▸ WORK REQUIRED: Copy every line of text in the material below word for word, leaving the pictures out of your answer.

········

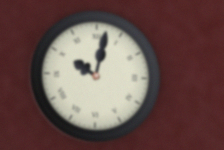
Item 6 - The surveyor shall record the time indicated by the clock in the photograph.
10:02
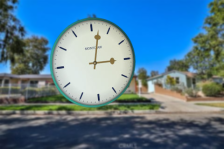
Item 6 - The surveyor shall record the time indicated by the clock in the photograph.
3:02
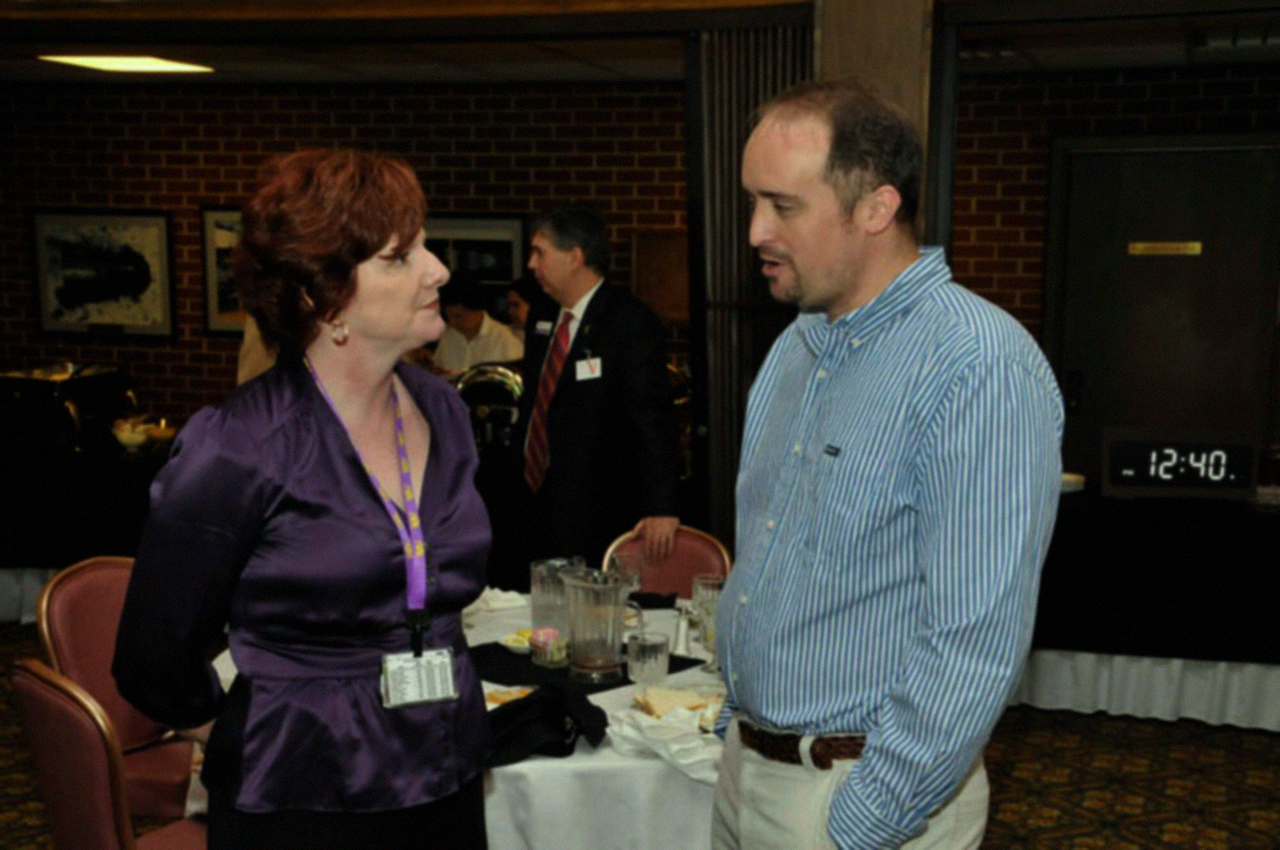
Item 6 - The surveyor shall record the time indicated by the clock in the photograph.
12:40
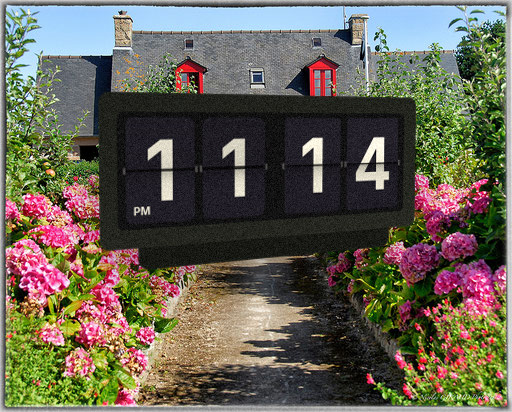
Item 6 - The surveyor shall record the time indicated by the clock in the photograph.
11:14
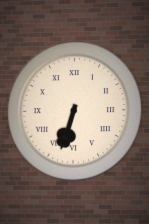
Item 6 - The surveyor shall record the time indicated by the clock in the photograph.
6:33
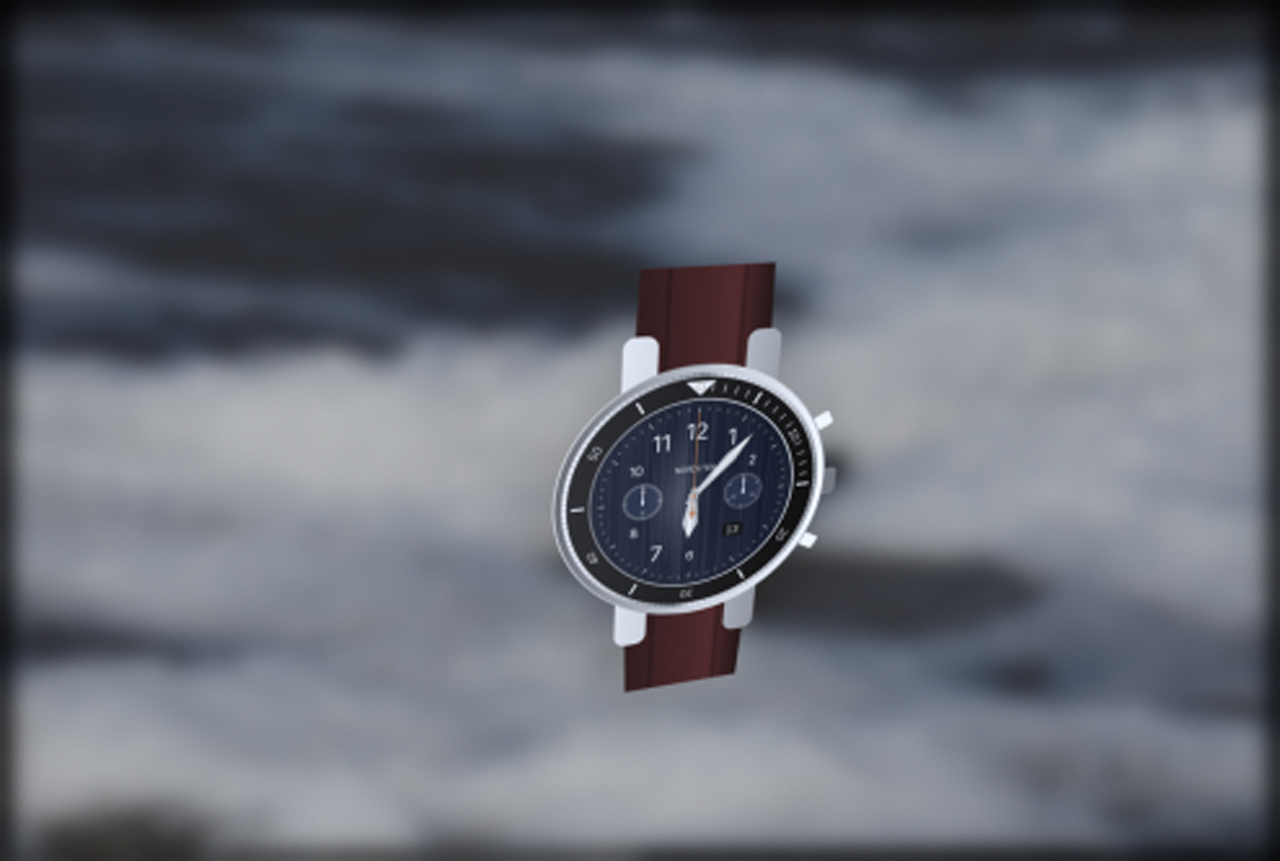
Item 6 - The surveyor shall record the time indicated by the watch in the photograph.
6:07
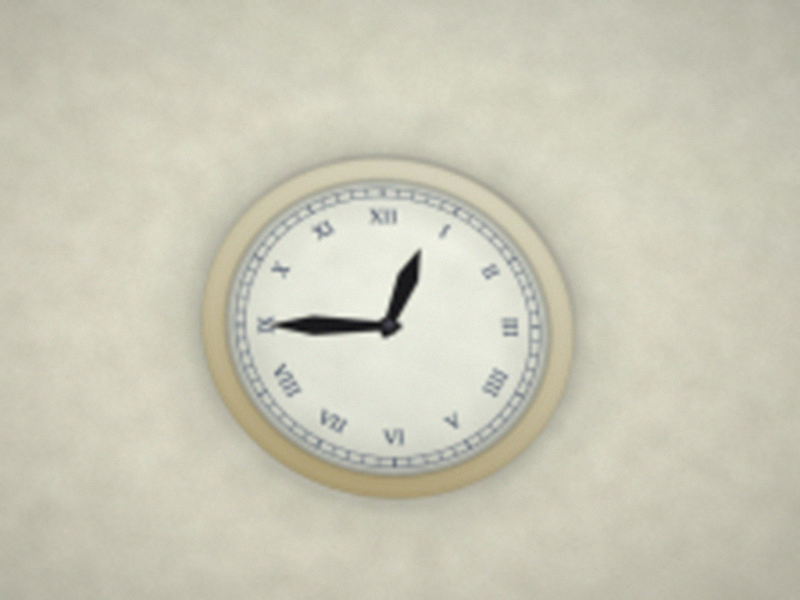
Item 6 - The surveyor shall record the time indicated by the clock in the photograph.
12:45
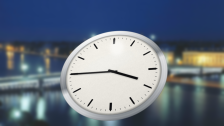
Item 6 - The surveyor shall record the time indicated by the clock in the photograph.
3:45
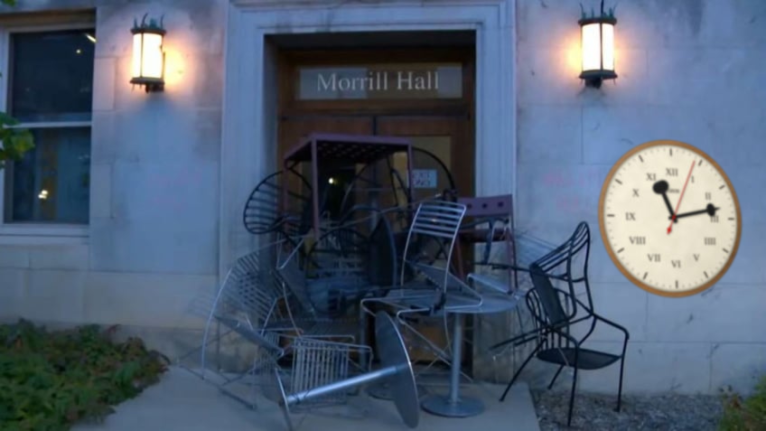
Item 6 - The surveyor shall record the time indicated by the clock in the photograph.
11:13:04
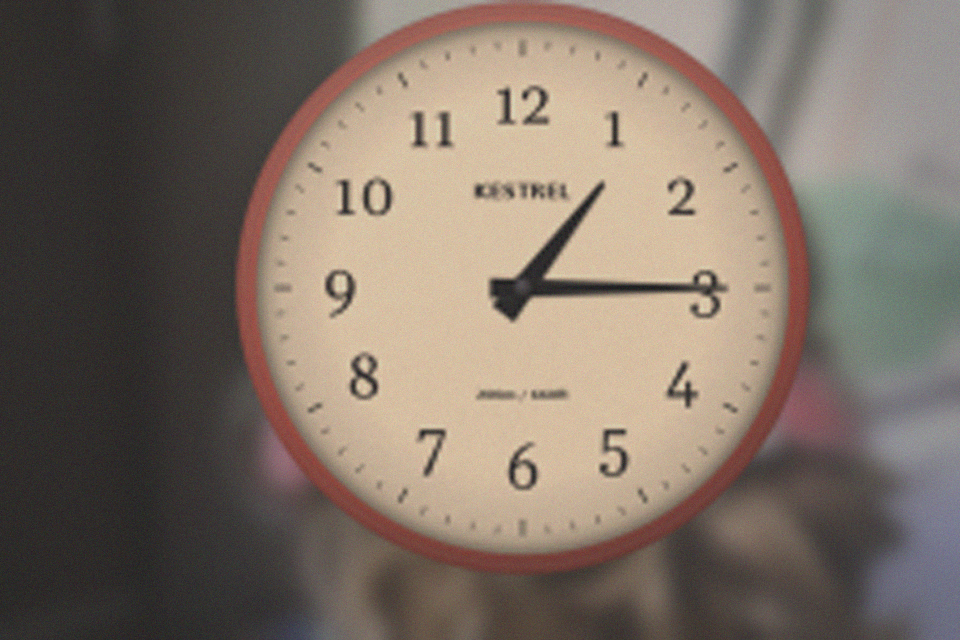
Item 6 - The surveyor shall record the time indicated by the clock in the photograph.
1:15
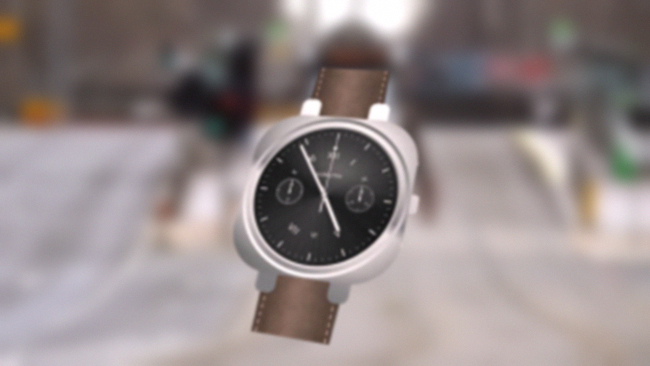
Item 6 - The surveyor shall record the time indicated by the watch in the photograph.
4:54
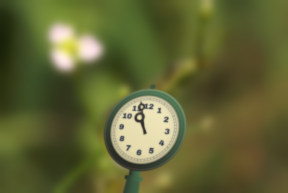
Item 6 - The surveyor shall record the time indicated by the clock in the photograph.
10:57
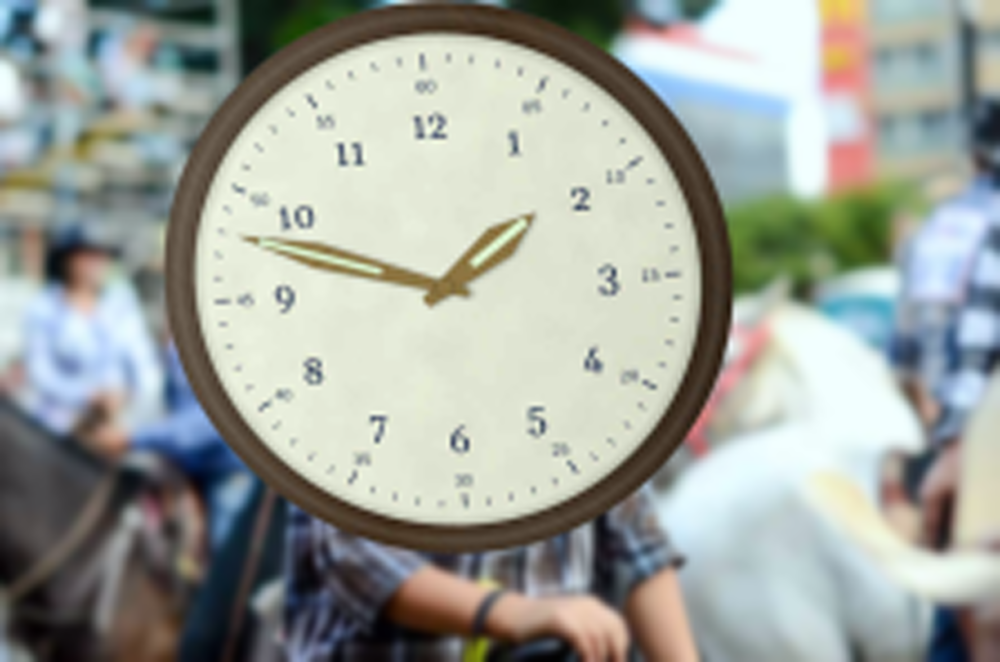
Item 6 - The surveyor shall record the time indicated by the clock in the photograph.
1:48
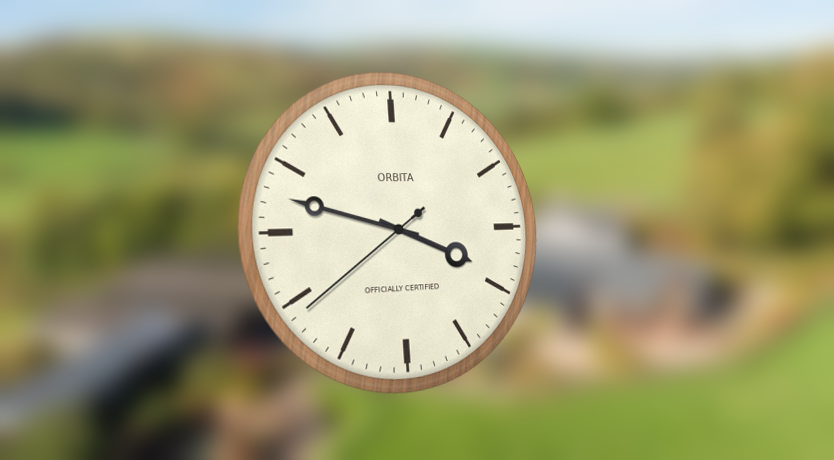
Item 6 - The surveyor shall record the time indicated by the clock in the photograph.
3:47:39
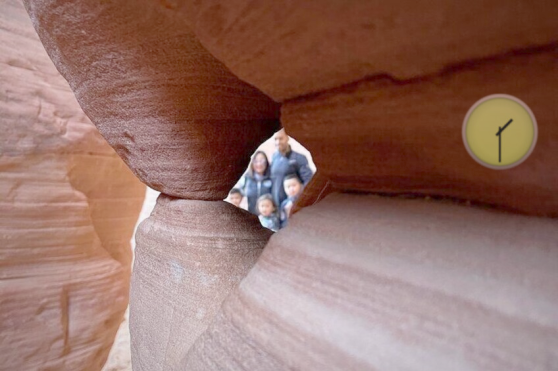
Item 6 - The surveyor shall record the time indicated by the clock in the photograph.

········

▸ THE RESPONSE:
Item 6 - The surveyor shall record the time indicated by the clock in the photograph.
10:02
Item 6 - The surveyor shall record the time indicated by the clock in the photograph.
3:02
Item 6 - The surveyor shall record the time indicated by the clock in the photograph.
12:40
Item 6 - The surveyor shall record the time indicated by the clock in the photograph.
11:14
Item 6 - The surveyor shall record the time indicated by the clock in the photograph.
6:33
Item 6 - The surveyor shall record the time indicated by the watch in the photograph.
6:07
Item 6 - The surveyor shall record the time indicated by the clock in the photograph.
12:45
Item 6 - The surveyor shall record the time indicated by the clock in the photograph.
3:45
Item 6 - The surveyor shall record the time indicated by the clock in the photograph.
11:13:04
Item 6 - The surveyor shall record the time indicated by the clock in the photograph.
1:15
Item 6 - The surveyor shall record the time indicated by the watch in the photograph.
4:54
Item 6 - The surveyor shall record the time indicated by the clock in the photograph.
10:57
Item 6 - The surveyor shall record the time indicated by the clock in the photograph.
1:48
Item 6 - The surveyor shall record the time indicated by the clock in the photograph.
3:47:39
Item 6 - The surveyor shall record the time indicated by the clock in the photograph.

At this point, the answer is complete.